Megan, quietly, said, “You’re welcome,” and slipped out the door.
* * *
Ellen Dempsey met Megan in the hall, standing in front of the Dempseys’ room door like she’d never gone in. “Peter is resting,” she said as soon as Megan emerged from Simon’s room. “I just wanted to say thank you, Megan. This has all been so awful.”
“No, it’s okay.” Megan leaned on the doorframe beside Liz’s mother and folded her arms. “Can I ask you a couple of questions, while we’re talking?” Mrs. Dempsey nodded unhappily, and Megan wondered which prying query to try first. She started with, “Did Liz ever date any girls, in college or high school?” and earned a genuinely astonished look in return.
“Not that I know of, and I think she would have told her mini-me.” Tears filled Mrs. Dempsey’s eyes again and she wiped them away without trying to stop their fall. “Why?”
“She apparently had a young female friend Simon didn’t know, so I was trying to figure out what kind of relationship they might have had. Okay. I know you might not know this, but . . . were she and Simon financially stable?”
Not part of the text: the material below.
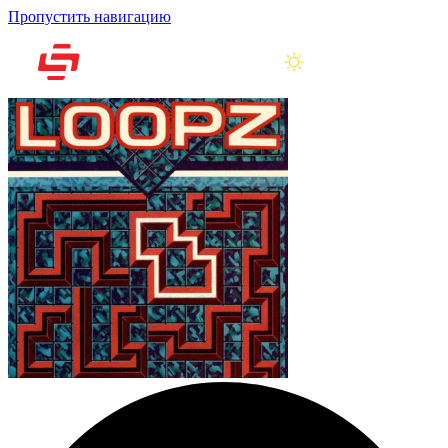
Пропустить навигацию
A deep sigh shuddered from Ellen’s chest. “Their first few years were terribly hard. Simon’s student debt was almost insurmountable and Liz wasn’t making any real money as a blogger yet. But Simon had a few windfalls and they got on their feet, and then Liz’s career took off. I think they were doing quite well.”
“What kind of windfalls? New jobs or something? Doctors get paid a lot.”
“They do, but not compared to their student loans, not for the first several years. And the interest fees are usury.” Anger flashed in Mrs. Dempsey’s eyes, momentarily drowning the grief, but it returned as swiftly as it had gone. “He said real estate investments; money from his mother, I think. We helped where we could, too, of course. Liz didn’t have too many student loans between her scholarships and what we were able to give her, though, and Simon never wanted us to be paying off his loans, he said. So they relied on their own incomes and his investments. They were even able to buy a house recently, which isn’t common for people their ages anymore, I understand.”
“It’s lucky,” Megan agreed. “I don’t know if I’ll ever own one. Thank you, Mrs. Dempsey. If I think of any other questions, I’ll drop by to ask them, okay?”
Mrs. Dempsey nodded and let herself back into her room. Megan waited until the door clicked shut and then, motivated, marched off to find Cíara O’Donnell.